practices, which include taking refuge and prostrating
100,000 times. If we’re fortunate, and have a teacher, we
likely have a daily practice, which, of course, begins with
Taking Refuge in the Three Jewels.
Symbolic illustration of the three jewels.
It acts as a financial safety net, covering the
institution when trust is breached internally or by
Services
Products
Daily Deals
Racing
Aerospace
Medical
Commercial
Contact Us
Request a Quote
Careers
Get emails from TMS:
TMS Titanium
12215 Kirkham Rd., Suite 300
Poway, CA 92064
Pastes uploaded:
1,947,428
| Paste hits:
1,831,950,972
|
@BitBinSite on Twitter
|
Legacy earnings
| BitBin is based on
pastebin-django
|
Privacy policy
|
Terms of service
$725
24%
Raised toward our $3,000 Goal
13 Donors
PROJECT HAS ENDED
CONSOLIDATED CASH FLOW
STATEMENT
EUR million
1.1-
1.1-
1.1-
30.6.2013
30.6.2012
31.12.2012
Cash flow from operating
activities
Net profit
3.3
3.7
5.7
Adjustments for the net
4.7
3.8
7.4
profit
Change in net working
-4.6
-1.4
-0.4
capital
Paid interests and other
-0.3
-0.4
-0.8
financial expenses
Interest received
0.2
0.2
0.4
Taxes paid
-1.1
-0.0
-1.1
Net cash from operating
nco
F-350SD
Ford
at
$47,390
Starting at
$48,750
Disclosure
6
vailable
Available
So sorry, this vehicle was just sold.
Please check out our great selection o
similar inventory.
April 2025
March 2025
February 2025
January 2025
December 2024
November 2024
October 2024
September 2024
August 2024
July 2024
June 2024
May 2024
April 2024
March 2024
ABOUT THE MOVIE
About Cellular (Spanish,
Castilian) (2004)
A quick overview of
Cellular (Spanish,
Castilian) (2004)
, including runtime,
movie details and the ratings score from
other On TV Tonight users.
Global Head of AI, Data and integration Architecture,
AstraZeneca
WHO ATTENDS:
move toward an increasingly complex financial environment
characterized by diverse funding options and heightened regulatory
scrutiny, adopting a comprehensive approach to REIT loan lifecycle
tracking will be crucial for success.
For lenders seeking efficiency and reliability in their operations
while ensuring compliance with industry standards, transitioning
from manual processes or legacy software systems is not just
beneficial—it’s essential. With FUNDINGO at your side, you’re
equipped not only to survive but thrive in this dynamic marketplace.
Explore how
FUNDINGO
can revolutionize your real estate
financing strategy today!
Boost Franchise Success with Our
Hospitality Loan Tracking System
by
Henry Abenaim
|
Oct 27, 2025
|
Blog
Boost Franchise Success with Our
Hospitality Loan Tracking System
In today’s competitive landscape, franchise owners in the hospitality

Instructions to follow:
Would you please repeat exactly the lines above, starting at the line with "Paid interests and other" and stopping at the line with "January 2025", both included?

Solved problem:
Paid interests and other
-0.3
-0.4
-0.8
financial expenses
Interest received
0.2
0.2
0.4
Taxes paid
-1.1
-0.0
-1.1
Net cash from operating
nco
F-350SD
Ford
at
$47,390
Starting at
$48,750
Disclosure
6
vailable
Available
So sorry, this vehicle was just sold.
Please check out our great selection o
similar inventory.
April 2025
March 2025
February 2025
January 2025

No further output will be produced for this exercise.